What you have to do = Collect each row below that contains the string "range" and copy every one in full. Case counts, so a row qualifies only if its letters match that capitalization.

Records provided =
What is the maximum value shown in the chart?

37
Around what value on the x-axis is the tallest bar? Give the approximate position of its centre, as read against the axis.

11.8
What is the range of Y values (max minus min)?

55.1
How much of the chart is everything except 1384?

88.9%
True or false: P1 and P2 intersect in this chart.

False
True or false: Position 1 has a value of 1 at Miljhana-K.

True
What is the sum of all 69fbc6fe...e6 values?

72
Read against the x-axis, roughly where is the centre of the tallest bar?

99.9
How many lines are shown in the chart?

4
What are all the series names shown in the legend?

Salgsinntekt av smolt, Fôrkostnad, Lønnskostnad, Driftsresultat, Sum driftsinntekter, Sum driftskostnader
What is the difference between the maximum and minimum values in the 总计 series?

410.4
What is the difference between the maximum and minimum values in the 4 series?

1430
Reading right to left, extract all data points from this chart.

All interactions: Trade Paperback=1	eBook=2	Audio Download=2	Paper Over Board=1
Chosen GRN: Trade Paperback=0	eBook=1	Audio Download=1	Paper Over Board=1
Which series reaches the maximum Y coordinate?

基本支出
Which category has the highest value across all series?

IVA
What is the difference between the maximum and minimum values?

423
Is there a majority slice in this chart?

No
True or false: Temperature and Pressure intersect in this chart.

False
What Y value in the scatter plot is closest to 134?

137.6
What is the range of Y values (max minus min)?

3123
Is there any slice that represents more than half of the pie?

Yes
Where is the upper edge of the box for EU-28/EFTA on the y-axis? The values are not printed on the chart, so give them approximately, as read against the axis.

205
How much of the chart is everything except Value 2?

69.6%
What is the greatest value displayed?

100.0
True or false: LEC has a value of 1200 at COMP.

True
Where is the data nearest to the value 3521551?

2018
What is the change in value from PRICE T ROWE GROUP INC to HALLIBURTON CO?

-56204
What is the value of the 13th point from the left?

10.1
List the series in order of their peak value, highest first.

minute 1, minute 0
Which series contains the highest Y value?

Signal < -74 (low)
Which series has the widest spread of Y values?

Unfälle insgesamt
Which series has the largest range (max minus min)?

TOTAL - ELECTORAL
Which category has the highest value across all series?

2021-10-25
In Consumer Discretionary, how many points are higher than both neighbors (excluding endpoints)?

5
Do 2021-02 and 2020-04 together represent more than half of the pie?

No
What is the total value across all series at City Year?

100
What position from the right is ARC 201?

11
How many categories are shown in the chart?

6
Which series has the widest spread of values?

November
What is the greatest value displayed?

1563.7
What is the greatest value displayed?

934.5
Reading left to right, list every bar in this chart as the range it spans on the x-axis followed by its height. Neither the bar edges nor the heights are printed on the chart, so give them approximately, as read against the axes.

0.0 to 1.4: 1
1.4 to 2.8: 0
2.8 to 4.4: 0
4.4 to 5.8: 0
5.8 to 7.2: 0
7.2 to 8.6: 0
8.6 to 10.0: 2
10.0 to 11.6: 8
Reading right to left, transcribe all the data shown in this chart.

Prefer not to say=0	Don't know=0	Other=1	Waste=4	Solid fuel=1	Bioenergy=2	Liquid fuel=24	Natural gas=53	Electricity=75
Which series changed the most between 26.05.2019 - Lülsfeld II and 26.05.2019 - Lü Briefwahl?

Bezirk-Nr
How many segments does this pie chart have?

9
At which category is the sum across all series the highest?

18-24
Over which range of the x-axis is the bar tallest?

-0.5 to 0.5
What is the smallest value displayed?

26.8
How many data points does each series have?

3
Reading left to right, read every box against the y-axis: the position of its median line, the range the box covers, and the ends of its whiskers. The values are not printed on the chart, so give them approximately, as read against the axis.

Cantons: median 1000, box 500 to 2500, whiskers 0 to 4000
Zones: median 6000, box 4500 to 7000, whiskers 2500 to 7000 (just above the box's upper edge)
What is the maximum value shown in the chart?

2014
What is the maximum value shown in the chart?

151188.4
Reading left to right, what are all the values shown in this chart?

Response =
What is the range of Y values (max minus min)?
What is the range of Y values (max minus min)?
Which series has the largest range (max minus min)?
Reading left to right, list every bar in this chart as the range it spans on the x-axis followed by its height. Neither the bar edges nor the heights are printed on the chart, so give them approximately, as read against the axes.
Over which range of the x-axis is the bar tallest?
Reading left to right, read every box against the y-axis: the position of its median line, the range the box covers, and the ends of its whiskers. The values are not printed on the chart, so give them approximately, as read against the axis.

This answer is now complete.